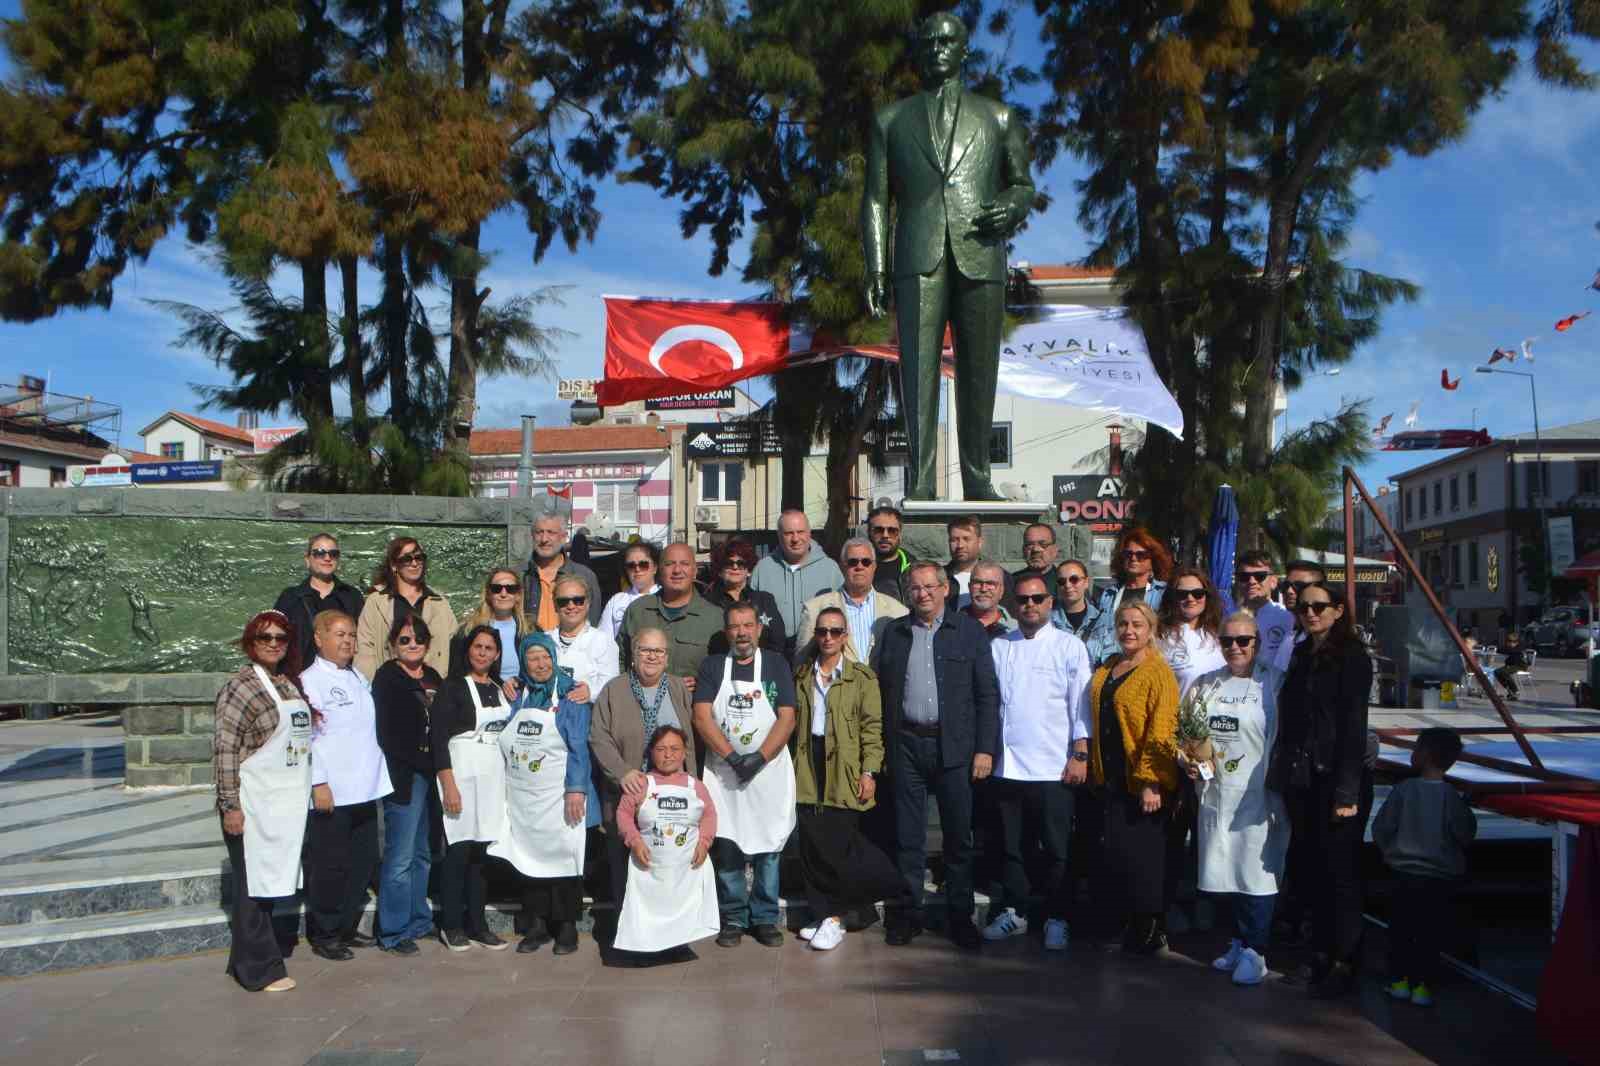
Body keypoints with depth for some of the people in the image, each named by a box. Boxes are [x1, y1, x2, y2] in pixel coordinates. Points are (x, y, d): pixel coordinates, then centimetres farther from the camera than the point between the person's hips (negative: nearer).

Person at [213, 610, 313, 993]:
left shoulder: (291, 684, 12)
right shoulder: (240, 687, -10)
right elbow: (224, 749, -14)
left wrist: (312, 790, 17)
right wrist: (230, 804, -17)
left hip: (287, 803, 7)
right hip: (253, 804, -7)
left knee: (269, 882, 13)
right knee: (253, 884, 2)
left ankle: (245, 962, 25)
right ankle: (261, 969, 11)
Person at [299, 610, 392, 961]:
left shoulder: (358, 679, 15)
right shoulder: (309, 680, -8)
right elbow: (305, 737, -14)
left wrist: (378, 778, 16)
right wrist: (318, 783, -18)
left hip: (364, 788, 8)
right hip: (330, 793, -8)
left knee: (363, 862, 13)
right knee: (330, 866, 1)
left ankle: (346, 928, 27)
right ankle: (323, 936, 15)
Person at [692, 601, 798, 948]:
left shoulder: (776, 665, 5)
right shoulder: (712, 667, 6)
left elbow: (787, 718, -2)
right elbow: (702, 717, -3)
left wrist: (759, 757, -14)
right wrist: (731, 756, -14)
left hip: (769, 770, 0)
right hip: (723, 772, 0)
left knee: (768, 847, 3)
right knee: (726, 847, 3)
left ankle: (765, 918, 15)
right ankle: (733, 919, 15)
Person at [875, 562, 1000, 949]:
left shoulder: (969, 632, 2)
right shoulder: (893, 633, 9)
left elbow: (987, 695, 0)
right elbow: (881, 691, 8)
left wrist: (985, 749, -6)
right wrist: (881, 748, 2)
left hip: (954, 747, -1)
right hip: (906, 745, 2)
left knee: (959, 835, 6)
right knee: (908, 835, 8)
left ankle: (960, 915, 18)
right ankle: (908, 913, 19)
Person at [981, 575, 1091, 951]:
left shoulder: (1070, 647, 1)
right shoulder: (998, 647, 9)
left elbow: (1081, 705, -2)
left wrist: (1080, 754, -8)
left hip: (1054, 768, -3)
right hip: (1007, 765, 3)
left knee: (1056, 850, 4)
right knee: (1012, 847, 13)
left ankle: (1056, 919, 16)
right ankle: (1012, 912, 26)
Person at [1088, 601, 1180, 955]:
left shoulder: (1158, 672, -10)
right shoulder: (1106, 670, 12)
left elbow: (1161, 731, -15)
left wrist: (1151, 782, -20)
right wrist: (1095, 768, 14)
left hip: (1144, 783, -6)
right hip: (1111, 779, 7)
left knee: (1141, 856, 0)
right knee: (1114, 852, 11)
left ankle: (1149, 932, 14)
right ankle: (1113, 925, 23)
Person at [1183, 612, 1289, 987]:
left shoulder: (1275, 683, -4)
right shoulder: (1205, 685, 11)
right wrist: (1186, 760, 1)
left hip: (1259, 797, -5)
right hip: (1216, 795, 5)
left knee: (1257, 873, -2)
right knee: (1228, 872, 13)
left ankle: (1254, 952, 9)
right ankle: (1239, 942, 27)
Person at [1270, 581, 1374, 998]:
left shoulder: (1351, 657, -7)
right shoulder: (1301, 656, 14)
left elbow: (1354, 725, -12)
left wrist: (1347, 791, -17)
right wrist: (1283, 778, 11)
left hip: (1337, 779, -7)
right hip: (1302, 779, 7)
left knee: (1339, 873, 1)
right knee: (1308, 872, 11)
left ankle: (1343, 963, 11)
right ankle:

# # # #

### [WORK TO COMPLETE]
Reproduce every line of the records above verbatim, omitting the pictures.

### [EXERCISE SOLUTION]
Body keypoints with depth for some of the people in the image, each named by a box. Boxes are [x1, y1, x2, y2] in pixel coordinates. Points are (x, y, d): pixel coordinates, then centimetres farther from the camera than the point between the person's hips (negative: nearer).

Person at [213, 610, 313, 993]:
left shoulder: (291, 684, 12)
right shoulder: (240, 687, -10)
right elbow: (224, 749, -14)
left wrist: (312, 790, 17)
right wrist: (230, 804, -17)
left hip: (287, 803, 7)
right hip: (253, 804, -7)
left knee: (269, 882, 13)
right knee: (253, 884, 2)
left ankle: (245, 962, 25)
right ankle: (261, 969, 11)
Person at [299, 610, 392, 961]:
left shoulder: (358, 679, 15)
right shoulder: (309, 680, -8)
right elbow: (305, 737, -14)
left wrist: (378, 778, 16)
right wrist: (318, 783, -18)
left hip: (364, 788, 8)
right hip: (330, 793, -8)
left knee: (363, 862, 13)
right knee: (330, 866, 1)
left ankle: (346, 928, 27)
right ankle: (323, 936, 15)
Person at [692, 601, 798, 948]:
left shoulder: (776, 665, 5)
right shoulder: (712, 667, 6)
left elbow: (787, 718, -2)
right elbow: (702, 717, -3)
left wrist: (759, 757, -14)
right wrist: (731, 756, -14)
left hip: (769, 770, 0)
right hip: (723, 772, 0)
left knee: (768, 847, 3)
right knee: (726, 847, 3)
left ankle: (765, 918, 15)
right ankle: (733, 919, 15)
Person at [875, 562, 1000, 949]:
left shoulder: (969, 632, 2)
right shoulder: (893, 633, 9)
left elbow: (987, 695, 0)
right elbow: (881, 691, 8)
left wrist: (985, 749, -6)
right wrist: (881, 748, 2)
left hip: (954, 747, -1)
right hip: (906, 745, 2)
left knee: (959, 835, 6)
right knee: (908, 835, 8)
left ankle: (960, 915, 18)
right ankle: (908, 913, 19)
Person at [981, 575, 1091, 951]:
left shoulder: (1070, 647, 1)
right shoulder: (998, 647, 9)
left elbow: (1081, 705, -2)
left wrist: (1080, 754, -8)
left hip: (1054, 768, -3)
right hip: (1007, 765, 3)
left knee: (1056, 850, 4)
right knee: (1012, 847, 13)
left ankle: (1056, 919, 16)
right ankle: (1012, 912, 26)
Person at [1088, 601, 1180, 955]:
left shoulder: (1158, 672, -10)
right shoulder: (1106, 670, 12)
left elbow: (1161, 731, -15)
left wrist: (1151, 782, -20)
right wrist: (1095, 768, 14)
left hip: (1144, 783, -6)
right hip: (1111, 779, 7)
left knee: (1141, 856, 0)
right knee: (1114, 852, 11)
left ankle: (1149, 932, 14)
right ankle: (1113, 925, 23)
Person at [1183, 612, 1289, 987]:
left shoulder: (1275, 683, -4)
right shoulder: (1205, 685, 11)
right wrist: (1186, 760, 1)
left hip: (1259, 797, -5)
right hip: (1216, 795, 5)
left knee: (1257, 873, -2)
right knee: (1228, 872, 13)
left ankle: (1254, 952, 9)
right ankle: (1239, 942, 27)
Person at [1270, 581, 1374, 998]:
left shoulder: (1351, 657, -7)
right shoulder: (1301, 656, 14)
left elbow: (1354, 725, -12)
left wrist: (1347, 791, -17)
right wrist: (1283, 778, 11)
left hip: (1337, 779, -7)
right hip: (1302, 779, 7)
left knee: (1339, 873, 1)
right knee: (1308, 872, 11)
left ankle: (1343, 963, 11)
right ankle:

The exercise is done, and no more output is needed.